Prophet Micah says in Micah 6:8: “This is what the Lord requires of you, to do justice, love tenderly and walk humbly before your God.” Thus, the practice of justice is a necessary ingredient of our love for God. Looking at the recent happenings in our country, the spate of kidnappings, money rituals and insensitivity of the politicians in purchasing exotic cars for themselves at the detriment of the citizenry who are suffering from the harsh economic policies, can we say we truly possess the love of neighbour at heart. Do all these people have the love of God at heart? The circumstances of today in our country and elsewhere in the world challenge the Christian to let his or her faith take flesh. The situation on the ground should challenge Christians to take concrete steps towards expressing their love of God and neighbour in the particular circumstance of the day.

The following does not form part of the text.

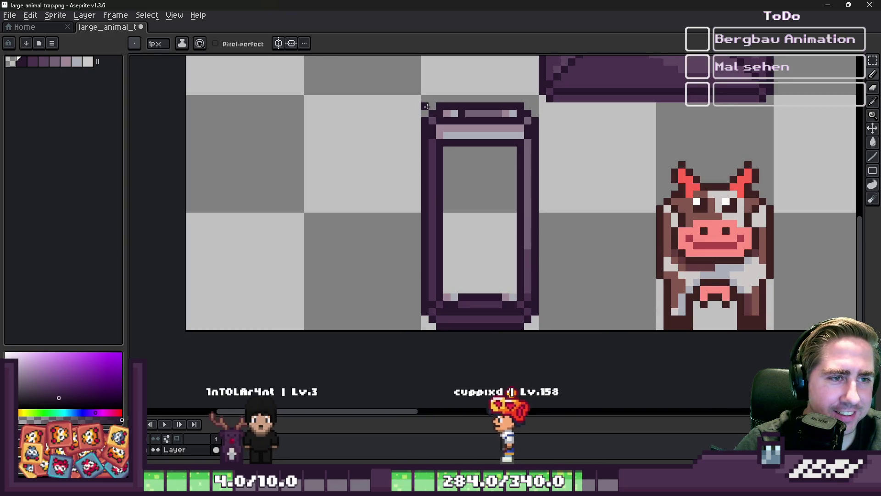
scroll(471, 312, "up", 2)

The situation calls for prophetic actions towards realising the liberation of the oppressed, the conversion of the oppressor, the empowerment of the poor, the practice of authentic religion, and ultimately, the salvation of all. As Christians we cannot pretend that all is well. We do have a responsibility in transforming the country from a less human to a more human society. Since the Lord Jesus calls us the light of the world, perhaps we can bring into the social realm of our country the light of love, truth, justice mutual forgiveness and human solidarity.